When presenting to execs, I have consciously begun by framing centralized content and localization as a bottom-line cost savings program – because it truly is – but I have also made sure to include data on terminology management and quality and why that’s so important. In other words, I have “played to the room” and still managed to convey the larger message that quality pays for itself over time. It certainly has and will continue to do so.
Should companies change anything about their content strategies due to the pandemic?
DK: Without question. I think the need to accelerate time-to-market is clearer than ever from the rapid assay, therapeutics, and vaccine development efforts that are going to ultimately get us out of this crisis. Now that we know what is possible, those same processes are certainly going to be applied across the life sciences industry to bring new therapeutics, tests, and medical devices to market more quickly to fight cancer, HIV, and the next pandemic that may arise. This is both a medical imperative for the benefit of patients around the world and a competitive advantage from a practical business perspective.
As I said earlier, machine translation is going to be a core solution to keep up with translating documentation for accelerated clinical trials, product registrations and releases, and the web content and labeling that will be required. But the fundamentals must be in place to access the benefits – stringent language quality assurance and terminology management to create a verified data pool for training the machine translation engine and the human post editors in each language required. This is the “tough love” part of the message – do the heavy lifting now (we’ll be happy to help) and the benefits will come down the road in short order.
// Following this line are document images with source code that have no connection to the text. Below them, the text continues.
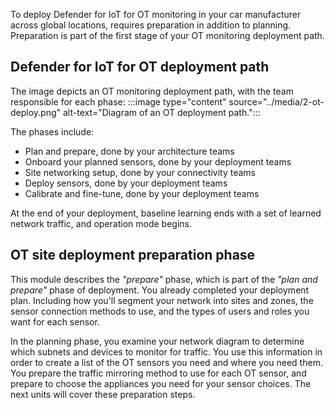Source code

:  To deploy Defender for IoT for OT monitoring in your car manufacturer across global locations, requires preparation in addition to planning. Preparation is part of the first stage of your OT monitoring deployment path. 

## Defender for IoT for OT deployment path

The image depicts an OT monitoring deployment path, with the team responsible for each phase:
:::image type="content" source="../media/2-ot-deploy.png" alt-text="Diagram of an OT deployment path.":::

The phases include:

- Plan and prepare, done by your architecture teams
- Onboard your planned sensors, done by your deployment teams
- Site networking setup, done by your connectivity teams
- Deploy sensors, done by your deployment teams
- Calibrate and fine-tune, done by your deployment teams

At the end of your deployment, baseline learning ends with a set of learned network traffic, and operation mode begins.

## OT site deployment preparation phase

This module describes the *"prepare"* phase, which is part of the *"plan and prepare"* phase of deployment. You already completed your deployment plan. Including how you'll segment your network into sites and zones, the sensor connection methods to use, and the types of users and roles you want for each sensor.

In the planning phase, you examine your network diagram to determine which subnets and devices to monitor for traffic. You use this information in order to create a list of the OT sensors you need and where you need them. You prepare the traffic mirroring method to use for each OT sensor, and prepare to choose the appliances you need for your sensor choices. The next units will cover these preparation steps.
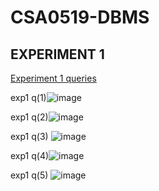 # CSA0519-DBMS
## EXPERIMENT 1
[Experiment 1 queries](https://github.com/pranithasreec/CSA0519-DBMS/blob/main/EXPERIMENT%201)

exp1 q(1)![image](https://user-images.githubusercontent.com/113974992/191305549-90c6b0e5-5cf2-4e25-a894-d226b7321586.png)

exp1 q(2)![image](https://user-images.githubusercontent.com/113974992/191306467-4e8b3198-f918-4343-828c-8a9c69519fc2.png)

exp1 q(3)
![image](https://user-images.githubusercontent.com/113974992/191308045-2d83e938-8999-471c-9974-3f49160af9f6.png)

exp1 q(4)![image](https://user-images.githubusercontent.com/113974992/191308496-3c7621ab-895f-47c6-b6bd-1c594b8c801b.png)

exp1 q(5)
![image](https://user-images.githubusercontent.com/113974992/191309210-e07f2fe6-40f6-42a2-abf3-0f8e48611623.png)


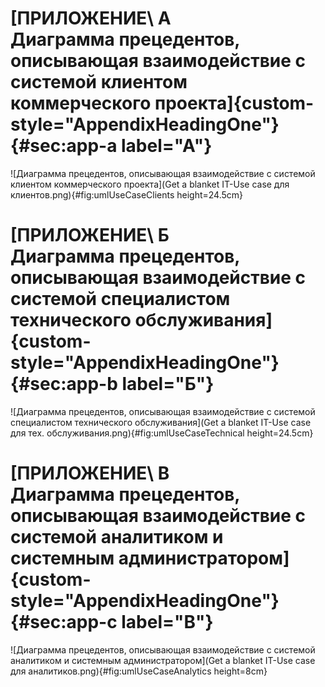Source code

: 
<!-- # [Заключение]{custom-style="UnnumberedHeadingOne"} {.unnumbered}

Данный отчёт демонстрирует выполненную работу по построению диаграмм последовательности информационной системы "TaskMaster".

Результатом работы является совершенствование навыков построения диаграмм последовательности при выполнении объектно-ориентированного анализа и моделирования моделированию ИС и формирования соответствующей документации. -->

<!-- Данный документ охватывает большую часть приёмов вёрстки, используемых
сотрудниками научных организаций.

Если вы хотите чего-то, чего нет в данном документе, не унывайте, а:

1. Попробуйте найти ответ на свой вопрос
   в [учебнике по Pandoc](https://pandoc.org/MANUAL.html) или на форумах,
   посвящённых Pandoc.

2. Обратите внимание на пользовательские стили
(`{custom-style="MyCustomStyle"}`), применяемые в данном документе к словам
и абзацам. При необходимости набрать текст каким-то стилем, для которого не
хватает средств Markdown, вы можете создать пользовательский стиль в шаблоне
и использовать его. Также вы можете выполнить для текста, набранного этим стилем,
определённую постобработку: посмотрите на примеры такой постобработки в
`build.ps1`.

3. Воспользуйтесь возможностью вставить в произвольное место своего документа
содержимое `.docx` файла, созданного вручную: `%INCLUDE(myfile.docx)%`.
Сложные таблицы, например, можно вставлять таким образом. При этом не
будет сбита нумерация таблиц --- достаточно перед вставленным файлом
создать в тексте пустую таблицу с заголовком, соответствующим вставленной
таблице. -->

<!-- # [Список использованных источников]{custom-style="UnnumberedHeadingOne"} {.unnumbered}

<div id="refs" class="references" custom-style="ReferenceItem">
</div> -->

# [ПРИЛОЖЕНИЕ\ А<br>**Диаграмма прецедентов, описывающая взаимодействие с системой клиентом коммерческого проекта**]{custom-style="AppendixHeadingOne"} {#sec:app-a label="A"}

![Диаграмма прецедентов, описывающая взаимодействие с системой клиентом коммерческого проекта](Get a blanket IT-Use case для клиентов.png){#fig:umlUseCaseClients height=24.5cm}

# [ПРИЛОЖЕНИЕ\ Б<br>**Диаграмма прецедентов, описывающая взаимодействие с системой специалистом технического обслуживания**]{custom-style="AppendixHeadingOne"} {#sec:app-b label="Б"}

![Диаграмма прецедентов, описывающая взаимодействие с системой специалистом технического обслуживания](Get a blanket IT-Use case для тех. обслуживания.png){#fig:umlUseCaseTechnical height=24.5cm}

# [ПРИЛОЖЕНИЕ\ В<br>**Диаграмма прецедентов, описывающая взаимодействие с системой аналитиком и системным администратором**]{custom-style="AppendixHeadingOne"} {#sec:app-c label="В"}

![Диаграмма прецедентов, описывающая взаимодействие с системой аналитиком и системным администратором](Get a blanket IT-Use case для аналитиков.png){#fig:umlUseCaseAnalytics height=8cm}


<!-- # [ПРИЛОЖЕНИЕ\ А<br>**Заголовок приложения А**]{custom-style="AppendixHeadingOne"} {#sec:app-a label="A"}

Это текст Приложения А. В приложениях тоже можно создавать подразделы,
если очень хочется. Нумероваться, впрочем, подразделы не будут и ссылаться
на них нельзя.

## [Ненумерованный подзаголовок приложения А]{custom-style="UnnumberedHeadingTwo"} {.unnumbered}

Формула в приложении (на неё есть ссылка выше):

$$\mathrm{\Delta}\bar{C}_{20}^\mathrm{(fd)} = \mathrm{Re}\sum_f(A_0\delta k_f H_f) e^{i{\theta_f}}
$$ {#eq:myeqn-a}

| Станция            | Период наблюдений | Нормальных точек | 
|:-------------------|:-----------------:|-----------------:|
| McDonald (США)     | 1970-1985         |  3604            |
| MLRS1 (США)        | 1983-1988         |  631             |
| MLRS2 (США)        | 1988-2013         |  3653            |
| Haleakala (США)    | 1984-1990         |  770             |
| CERGA (Франция)    | 1984-2016         |  12870           |
| Matera (Италия)    | 2003-2013         |  118             |
| Apache Point (США) | 2006-2016         |  2648            |

Table: Таблица в приложении, на которую есть ссылка выше {#tbl:mytable-a} -->

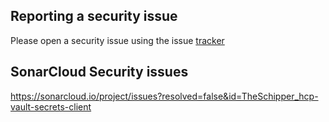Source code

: ## Reporting a security issue
Please open a security issue using the issue [tracker](https://github.com/TheSchipper/hcp-vault-secrets-client/issues/new?assignees=&labels=security&template=security_issue.md&title=Security+issue)

## SonarCloud Security issues
https://sonarcloud.io/project/issues?resolved=false&id=TheSchipper_hcp-vault-secrets-client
The time to begin is now!
Dan Koenig has been a thought leader in technical communications for, as he puts it, “more years than I’d care to admit.” Before joining Argos Multilingual, Dan spent over fifteen years designing and managing human and technology-based translation processes and systems for Beckman Coulter, Inc., a global medical device manufacturer and longtime client of Argos. When time allows, Dan is a popular speaker at LocWorld, a leading international business, translation, localization, and global website management conference.